*Exercise*. Can you print every record below exactly as written?

*Entries taken from a collection*.
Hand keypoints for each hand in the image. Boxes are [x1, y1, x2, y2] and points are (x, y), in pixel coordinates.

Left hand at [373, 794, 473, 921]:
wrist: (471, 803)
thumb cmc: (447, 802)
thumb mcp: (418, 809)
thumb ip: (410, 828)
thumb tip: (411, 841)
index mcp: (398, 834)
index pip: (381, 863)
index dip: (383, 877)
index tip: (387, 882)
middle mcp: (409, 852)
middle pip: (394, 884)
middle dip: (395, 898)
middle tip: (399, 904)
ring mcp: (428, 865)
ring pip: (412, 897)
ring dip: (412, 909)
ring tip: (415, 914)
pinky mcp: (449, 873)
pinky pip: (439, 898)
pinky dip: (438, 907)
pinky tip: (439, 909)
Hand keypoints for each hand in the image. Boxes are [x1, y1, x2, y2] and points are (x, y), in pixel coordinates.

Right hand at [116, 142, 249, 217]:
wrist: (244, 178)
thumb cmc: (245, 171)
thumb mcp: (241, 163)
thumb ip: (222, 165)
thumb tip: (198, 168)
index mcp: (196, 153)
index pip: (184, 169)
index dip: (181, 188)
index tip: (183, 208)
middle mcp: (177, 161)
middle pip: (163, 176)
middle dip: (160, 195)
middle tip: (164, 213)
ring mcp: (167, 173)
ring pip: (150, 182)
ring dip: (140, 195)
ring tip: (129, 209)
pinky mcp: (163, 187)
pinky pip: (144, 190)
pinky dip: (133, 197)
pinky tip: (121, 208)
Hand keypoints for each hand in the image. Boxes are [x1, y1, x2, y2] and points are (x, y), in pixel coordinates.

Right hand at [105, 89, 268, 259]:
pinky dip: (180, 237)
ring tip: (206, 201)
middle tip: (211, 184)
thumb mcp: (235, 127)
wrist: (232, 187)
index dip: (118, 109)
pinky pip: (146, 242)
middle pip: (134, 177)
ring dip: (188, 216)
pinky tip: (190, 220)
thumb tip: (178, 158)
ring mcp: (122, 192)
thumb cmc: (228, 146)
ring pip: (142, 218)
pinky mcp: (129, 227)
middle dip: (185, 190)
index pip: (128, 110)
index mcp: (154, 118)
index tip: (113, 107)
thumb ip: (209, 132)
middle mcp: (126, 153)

*Task output*.
Hand keypoints for each hand in the image. Boxes are [x1, y1, x2, y2] and points are (x, y), in pixel coordinates.

Left hand at [373, 794, 473, 921]:
wrist: (471, 803)
thumb cmc: (447, 802)
thumb mcp: (418, 809)
thumb ip: (410, 828)
thumb tip: (411, 841)
index mcp: (398, 834)
index pip: (381, 863)
index dip: (383, 877)
index tip: (387, 882)
middle mcp: (409, 852)
middle pip: (394, 884)
middle dip: (395, 898)
middle tip: (399, 904)
ring mcp: (428, 865)
ring pip: (412, 897)
ring dip: (412, 909)
ring tip: (415, 914)
pinky mcp: (449, 873)
pinky pip: (439, 898)
pinky dip: (438, 907)
pinky tip: (439, 909)
Hand keypoints for each hand in the image. Boxes are [x1, y1, x2, y2] and points are (x, y), in pixel coordinates.

Right hand at [116, 142, 249, 217]:
wrist: (244, 178)
thumb cmc: (245, 171)
thumb mcp: (241, 163)
thumb ip: (222, 165)
thumb tip: (198, 168)
index mcp: (196, 153)
index pip: (184, 169)
index dip: (181, 188)
index tip: (183, 208)
middle mcp: (177, 161)
middle pip: (163, 176)
middle dip: (160, 195)
middle tip: (164, 213)
ring mcp: (167, 173)
ring pip: (150, 182)
ring dip: (140, 195)
ring tip: (129, 209)
pinky mcp: (163, 187)
pinky pip: (144, 190)
pinky dip: (133, 197)
pinky tip: (121, 208)
Hand keypoints for each hand in the image. Boxes are [x1, y1, x2, y2] and points are (x, y), in pixel coordinates.

Right hand at [105, 89, 268, 259]:
pinky dip: (180, 237)
ring tip: (206, 201)
middle tip: (211, 184)
thumb mcp: (235, 127)
wrist: (232, 187)
index dip: (118, 109)
pinky pip: (146, 242)
middle pip: (134, 177)
ring dip: (188, 216)
pinky tip: (190, 220)
thumb tip: (178, 158)
ring mcp: (122, 192)
thumb cmc: (228, 146)
ring pip: (142, 218)
pinky mcp: (129, 227)
middle dip: (185, 190)
index pip: (128, 110)
index mcp: (154, 118)
index tip: (113, 107)
thumb ip: (209, 132)
middle mcp: (126, 153)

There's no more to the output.